I’ve just finished marking this year’s Cosmology exams — I’m quite pleased with the outcome. But that’s meant that I’ve rewarded myself with some happily lowbrow (meant as a descriptive, not normative, term) entertainment:

  • I finally got around to the finale of Lost. Watching it, I was disappointed with the purgatorial explanation for this season’s “flash-sideways”; I would have preferred a less faux-spiritual device. But on reflection, considered purely as a fictional device for letting the creators illuminate their characters — seeing them act, react and interact in new situations — it worked (and, yes, jerked the odd tear on the way).
  • I bought an iPad. This will undoubtedly engender both jealousy and derision, so no one will be happy. It is a pretty, erm, magical piece of hardware. Somewhere between a toy and an appliance for now, but not yet a work necessity, like my laptop, nor a real-life one, as I admit my iPhone has become. But I could see it encroaching on the role of both of those, especially as I become less wary of taking it out — and as it becomes more powerful.
  • Although I missed some of the episodes along the way, I’ve been enjoying the BBC’s Luther. The melodrama was a bit much, but Idris Elba was fun to watch in the Columbo/Holmes/McNulty title roll, and Ruth Wilson was embarrassingly compelling as his gorgeous and psychopathic astrophysicist (!) nemesis-cum-sidecick. But even more exciting were the weird pop culture references that kept cropping up. There was Johnny Rotten’s “ever get the feeling you’ve been cheated?”, and Faulkner’s “the past isn’t dead; it’s not even past” within a few minutes of each other in episode two.
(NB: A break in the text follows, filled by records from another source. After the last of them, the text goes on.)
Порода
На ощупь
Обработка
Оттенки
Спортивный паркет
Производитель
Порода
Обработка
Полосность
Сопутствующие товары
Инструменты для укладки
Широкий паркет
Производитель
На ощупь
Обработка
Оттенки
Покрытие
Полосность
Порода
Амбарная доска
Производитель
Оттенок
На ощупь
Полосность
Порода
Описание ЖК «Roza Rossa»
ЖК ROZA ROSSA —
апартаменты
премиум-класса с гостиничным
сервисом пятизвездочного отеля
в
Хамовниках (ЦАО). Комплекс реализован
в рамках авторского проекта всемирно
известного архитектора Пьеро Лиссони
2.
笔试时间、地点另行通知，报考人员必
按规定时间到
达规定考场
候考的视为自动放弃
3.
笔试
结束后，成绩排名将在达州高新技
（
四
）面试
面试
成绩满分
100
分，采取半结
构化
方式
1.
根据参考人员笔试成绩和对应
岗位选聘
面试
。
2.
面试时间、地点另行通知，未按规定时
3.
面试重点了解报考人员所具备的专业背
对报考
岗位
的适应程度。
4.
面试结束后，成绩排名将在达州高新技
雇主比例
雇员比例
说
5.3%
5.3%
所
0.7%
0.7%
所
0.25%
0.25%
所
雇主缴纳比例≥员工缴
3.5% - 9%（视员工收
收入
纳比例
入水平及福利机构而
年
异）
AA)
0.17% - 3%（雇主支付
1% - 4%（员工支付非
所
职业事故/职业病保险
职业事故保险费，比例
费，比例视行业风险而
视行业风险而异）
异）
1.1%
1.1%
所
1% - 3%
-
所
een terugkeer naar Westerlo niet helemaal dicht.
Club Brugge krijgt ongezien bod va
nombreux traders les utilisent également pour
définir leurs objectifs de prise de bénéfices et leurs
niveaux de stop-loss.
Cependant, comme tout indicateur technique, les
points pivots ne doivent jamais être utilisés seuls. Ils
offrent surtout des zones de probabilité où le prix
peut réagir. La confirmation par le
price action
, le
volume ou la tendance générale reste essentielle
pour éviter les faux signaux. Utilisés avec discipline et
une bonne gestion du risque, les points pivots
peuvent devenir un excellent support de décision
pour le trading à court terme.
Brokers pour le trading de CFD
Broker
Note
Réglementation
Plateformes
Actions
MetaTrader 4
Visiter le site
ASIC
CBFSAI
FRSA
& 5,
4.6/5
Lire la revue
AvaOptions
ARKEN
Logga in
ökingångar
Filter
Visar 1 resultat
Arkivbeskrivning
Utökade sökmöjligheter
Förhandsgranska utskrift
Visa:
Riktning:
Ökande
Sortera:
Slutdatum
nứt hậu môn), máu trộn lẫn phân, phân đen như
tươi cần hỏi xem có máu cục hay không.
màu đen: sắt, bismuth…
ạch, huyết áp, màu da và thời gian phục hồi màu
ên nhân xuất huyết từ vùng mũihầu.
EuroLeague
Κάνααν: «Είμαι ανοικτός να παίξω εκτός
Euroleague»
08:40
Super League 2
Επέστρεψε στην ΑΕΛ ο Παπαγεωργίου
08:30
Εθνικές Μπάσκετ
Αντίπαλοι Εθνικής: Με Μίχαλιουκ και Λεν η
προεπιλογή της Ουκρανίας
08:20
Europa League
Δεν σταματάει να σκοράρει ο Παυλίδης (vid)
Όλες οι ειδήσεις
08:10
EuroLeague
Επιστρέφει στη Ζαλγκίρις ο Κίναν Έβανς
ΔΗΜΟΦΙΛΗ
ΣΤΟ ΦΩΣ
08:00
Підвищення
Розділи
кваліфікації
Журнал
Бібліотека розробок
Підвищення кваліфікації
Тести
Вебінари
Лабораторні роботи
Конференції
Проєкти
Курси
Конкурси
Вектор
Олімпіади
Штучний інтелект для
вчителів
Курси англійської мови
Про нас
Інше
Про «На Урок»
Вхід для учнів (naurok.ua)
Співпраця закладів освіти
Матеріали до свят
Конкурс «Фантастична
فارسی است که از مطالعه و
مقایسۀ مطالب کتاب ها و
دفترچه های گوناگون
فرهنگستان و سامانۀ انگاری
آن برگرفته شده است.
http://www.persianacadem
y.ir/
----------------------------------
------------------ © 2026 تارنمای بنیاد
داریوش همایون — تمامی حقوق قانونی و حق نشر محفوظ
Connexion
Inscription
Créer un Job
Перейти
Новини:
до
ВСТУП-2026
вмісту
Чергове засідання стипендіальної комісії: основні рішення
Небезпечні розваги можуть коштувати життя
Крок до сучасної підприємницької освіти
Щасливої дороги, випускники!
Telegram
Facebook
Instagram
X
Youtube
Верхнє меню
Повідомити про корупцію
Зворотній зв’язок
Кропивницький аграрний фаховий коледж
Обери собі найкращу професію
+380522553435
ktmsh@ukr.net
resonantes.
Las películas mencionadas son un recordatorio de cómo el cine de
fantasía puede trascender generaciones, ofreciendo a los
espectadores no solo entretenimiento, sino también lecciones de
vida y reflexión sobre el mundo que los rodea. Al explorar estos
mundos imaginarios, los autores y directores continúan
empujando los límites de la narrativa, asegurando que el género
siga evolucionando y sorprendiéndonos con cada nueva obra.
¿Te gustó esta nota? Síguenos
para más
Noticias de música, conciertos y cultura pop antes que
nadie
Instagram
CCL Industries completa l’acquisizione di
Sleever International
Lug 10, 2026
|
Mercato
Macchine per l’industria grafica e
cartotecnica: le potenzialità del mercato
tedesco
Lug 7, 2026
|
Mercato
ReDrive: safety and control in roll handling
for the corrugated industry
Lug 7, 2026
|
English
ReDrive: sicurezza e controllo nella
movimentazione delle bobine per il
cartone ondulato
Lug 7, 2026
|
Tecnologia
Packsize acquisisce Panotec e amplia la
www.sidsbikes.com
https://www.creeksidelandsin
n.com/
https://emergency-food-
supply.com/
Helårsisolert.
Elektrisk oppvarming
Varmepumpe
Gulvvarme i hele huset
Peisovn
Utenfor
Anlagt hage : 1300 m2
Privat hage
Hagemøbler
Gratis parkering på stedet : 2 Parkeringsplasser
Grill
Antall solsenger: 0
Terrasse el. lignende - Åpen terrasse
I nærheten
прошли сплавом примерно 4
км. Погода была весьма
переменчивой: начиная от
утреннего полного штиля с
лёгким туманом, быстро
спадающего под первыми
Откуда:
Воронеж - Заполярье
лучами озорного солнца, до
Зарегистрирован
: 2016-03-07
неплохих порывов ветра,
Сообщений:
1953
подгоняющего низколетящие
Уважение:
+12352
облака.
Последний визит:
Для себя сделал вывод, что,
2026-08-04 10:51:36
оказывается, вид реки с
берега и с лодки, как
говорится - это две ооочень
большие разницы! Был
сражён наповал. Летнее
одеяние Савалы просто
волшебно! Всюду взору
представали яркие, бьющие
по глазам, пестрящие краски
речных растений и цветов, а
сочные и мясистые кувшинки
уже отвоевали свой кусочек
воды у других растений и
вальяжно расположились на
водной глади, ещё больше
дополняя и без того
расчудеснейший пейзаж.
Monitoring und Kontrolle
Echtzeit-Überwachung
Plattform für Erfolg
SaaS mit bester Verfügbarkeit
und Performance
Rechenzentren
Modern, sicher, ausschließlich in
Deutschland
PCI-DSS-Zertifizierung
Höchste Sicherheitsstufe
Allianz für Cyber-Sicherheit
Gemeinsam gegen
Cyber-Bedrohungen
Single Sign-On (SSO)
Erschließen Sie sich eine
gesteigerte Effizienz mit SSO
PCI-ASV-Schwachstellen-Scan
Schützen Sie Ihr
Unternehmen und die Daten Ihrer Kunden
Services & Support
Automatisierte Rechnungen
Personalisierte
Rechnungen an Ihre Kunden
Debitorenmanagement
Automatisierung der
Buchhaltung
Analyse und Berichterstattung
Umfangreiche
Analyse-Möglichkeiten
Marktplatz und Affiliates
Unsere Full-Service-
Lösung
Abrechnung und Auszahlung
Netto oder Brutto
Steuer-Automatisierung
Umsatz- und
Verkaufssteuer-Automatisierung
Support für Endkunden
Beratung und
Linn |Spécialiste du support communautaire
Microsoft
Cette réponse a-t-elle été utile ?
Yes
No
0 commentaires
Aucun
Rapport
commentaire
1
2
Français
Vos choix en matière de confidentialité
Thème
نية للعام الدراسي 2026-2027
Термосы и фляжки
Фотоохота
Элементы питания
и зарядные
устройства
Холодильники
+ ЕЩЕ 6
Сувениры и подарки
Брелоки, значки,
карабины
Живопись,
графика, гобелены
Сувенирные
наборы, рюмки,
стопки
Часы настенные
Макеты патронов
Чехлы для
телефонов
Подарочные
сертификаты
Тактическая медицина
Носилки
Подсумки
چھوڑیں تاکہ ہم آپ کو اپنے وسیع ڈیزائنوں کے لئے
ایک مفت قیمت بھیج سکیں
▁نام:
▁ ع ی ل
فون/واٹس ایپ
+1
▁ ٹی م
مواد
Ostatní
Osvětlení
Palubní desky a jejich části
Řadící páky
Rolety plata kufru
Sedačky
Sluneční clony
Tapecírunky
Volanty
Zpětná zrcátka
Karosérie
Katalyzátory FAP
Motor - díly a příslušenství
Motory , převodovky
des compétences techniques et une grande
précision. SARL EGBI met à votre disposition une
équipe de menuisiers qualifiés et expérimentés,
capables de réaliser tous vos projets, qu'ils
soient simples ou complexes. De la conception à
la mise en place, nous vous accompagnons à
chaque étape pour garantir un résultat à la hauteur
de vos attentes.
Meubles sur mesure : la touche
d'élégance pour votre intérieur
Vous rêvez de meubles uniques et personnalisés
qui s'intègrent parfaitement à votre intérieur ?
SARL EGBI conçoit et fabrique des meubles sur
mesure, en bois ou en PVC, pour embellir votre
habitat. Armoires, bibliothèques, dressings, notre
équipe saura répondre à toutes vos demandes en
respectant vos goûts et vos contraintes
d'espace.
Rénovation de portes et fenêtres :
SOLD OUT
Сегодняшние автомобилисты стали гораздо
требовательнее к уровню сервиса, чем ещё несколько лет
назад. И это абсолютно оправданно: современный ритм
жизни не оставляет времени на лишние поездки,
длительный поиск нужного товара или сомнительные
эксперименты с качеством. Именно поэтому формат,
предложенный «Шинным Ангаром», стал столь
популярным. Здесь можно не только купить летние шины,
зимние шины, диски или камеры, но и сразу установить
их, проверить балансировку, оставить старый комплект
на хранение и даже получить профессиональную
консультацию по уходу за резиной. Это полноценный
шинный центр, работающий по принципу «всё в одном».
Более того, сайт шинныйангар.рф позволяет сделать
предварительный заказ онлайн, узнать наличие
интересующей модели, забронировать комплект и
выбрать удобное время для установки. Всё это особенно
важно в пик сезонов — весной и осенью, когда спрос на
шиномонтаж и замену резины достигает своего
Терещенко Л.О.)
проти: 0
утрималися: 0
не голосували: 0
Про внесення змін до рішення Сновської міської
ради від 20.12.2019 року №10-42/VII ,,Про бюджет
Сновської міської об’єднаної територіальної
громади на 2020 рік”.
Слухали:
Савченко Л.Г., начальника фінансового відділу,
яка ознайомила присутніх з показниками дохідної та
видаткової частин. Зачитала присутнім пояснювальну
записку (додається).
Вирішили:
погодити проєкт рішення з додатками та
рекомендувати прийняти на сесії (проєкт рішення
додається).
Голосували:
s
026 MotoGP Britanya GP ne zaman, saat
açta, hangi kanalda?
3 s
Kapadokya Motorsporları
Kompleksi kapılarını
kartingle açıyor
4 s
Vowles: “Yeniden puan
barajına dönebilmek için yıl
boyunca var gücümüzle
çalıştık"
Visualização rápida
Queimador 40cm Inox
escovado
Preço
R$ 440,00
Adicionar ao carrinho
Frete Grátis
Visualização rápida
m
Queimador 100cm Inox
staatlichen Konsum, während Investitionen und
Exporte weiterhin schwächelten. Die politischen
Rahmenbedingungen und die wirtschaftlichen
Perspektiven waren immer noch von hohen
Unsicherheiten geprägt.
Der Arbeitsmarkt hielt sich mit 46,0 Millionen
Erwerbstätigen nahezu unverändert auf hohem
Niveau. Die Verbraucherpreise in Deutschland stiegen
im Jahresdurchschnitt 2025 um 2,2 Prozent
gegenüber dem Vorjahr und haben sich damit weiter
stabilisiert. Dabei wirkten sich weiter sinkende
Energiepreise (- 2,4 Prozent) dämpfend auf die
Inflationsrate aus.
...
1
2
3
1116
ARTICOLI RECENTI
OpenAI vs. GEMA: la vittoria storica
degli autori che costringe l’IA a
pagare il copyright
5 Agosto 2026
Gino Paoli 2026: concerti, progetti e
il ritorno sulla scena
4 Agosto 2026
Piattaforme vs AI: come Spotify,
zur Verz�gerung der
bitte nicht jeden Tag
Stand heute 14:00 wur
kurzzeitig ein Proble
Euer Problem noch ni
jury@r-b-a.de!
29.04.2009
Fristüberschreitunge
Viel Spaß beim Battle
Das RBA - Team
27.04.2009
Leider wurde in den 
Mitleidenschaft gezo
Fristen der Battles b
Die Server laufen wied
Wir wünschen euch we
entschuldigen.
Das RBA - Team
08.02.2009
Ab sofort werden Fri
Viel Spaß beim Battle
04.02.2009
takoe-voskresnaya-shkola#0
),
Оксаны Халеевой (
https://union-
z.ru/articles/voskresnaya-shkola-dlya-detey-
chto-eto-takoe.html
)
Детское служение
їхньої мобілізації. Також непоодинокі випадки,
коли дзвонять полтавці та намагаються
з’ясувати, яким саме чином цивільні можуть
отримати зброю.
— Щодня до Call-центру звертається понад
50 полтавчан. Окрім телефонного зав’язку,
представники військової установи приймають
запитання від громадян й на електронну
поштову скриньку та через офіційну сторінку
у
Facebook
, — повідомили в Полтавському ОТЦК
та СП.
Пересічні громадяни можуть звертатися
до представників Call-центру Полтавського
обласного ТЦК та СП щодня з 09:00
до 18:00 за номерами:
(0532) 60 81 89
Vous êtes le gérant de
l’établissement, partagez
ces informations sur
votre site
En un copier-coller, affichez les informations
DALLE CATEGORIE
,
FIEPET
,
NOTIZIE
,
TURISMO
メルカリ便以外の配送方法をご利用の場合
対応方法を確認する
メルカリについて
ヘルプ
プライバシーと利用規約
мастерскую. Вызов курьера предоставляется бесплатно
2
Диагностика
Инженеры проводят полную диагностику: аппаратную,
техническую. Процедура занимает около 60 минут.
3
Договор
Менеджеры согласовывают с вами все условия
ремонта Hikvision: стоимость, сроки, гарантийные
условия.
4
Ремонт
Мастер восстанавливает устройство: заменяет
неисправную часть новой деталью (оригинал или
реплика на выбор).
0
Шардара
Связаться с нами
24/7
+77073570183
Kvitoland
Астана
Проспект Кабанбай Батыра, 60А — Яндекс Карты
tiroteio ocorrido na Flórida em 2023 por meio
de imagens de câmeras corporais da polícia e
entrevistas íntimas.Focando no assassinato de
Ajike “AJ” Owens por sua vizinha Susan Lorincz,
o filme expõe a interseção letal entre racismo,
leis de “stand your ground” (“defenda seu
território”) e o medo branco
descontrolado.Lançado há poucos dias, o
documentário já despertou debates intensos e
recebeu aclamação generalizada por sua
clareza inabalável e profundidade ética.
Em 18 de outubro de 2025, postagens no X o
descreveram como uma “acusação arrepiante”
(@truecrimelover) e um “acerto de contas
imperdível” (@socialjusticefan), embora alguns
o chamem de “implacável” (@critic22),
And last week we found London’s DCIs calling New York City Detective Munch (Richard Belzer’s character from Homicide, various versions of Law and Order, and a few other series along the way). What have I missed?
  • And of course there’s Hitch’s acknowledgement that galaxy formation may be a harder problem than the existence of god (about which I am considerably more than 95% against) or the invasion of Iraq (on which I am somewhat more equivocal, I admit).

 

2 responses to “Pop Culture Notes”

  1. David Brown avatar
    David Brown

    In reference to Faulkner’s comment that the past isn’t dead, it’s not even past — this might be literally true if Fredkin’s finite nature hypothesis is true. If the mass gap problem in Yangs-Mills theory possesses no affirmative solution, then is physics the result of a weird proto-physics without time, space, or energy? If the maximum physical wavelength is the Planck length times the Fredkin-Wolfram constant, and if infinite, continuous M-theory is replaced by finite, digital M-theory, then the space roar’s unexpected electromagnetic noise from the early universe might prove that Fredkin time and Fredkin distance are valid below the Planck scale. Is explanation of space roar the first great empirical success of M-theory? If the answer to the preceding question is yes, then there might be a Fredkin-Wolfram automaton spread across multitudes of alternate universes, yielding recurrent physical time with endless repetitions of all possible physical events.

  2. Ted Bunn avatar

    How can you say no one will be happy? There are few pleasures greater than derision.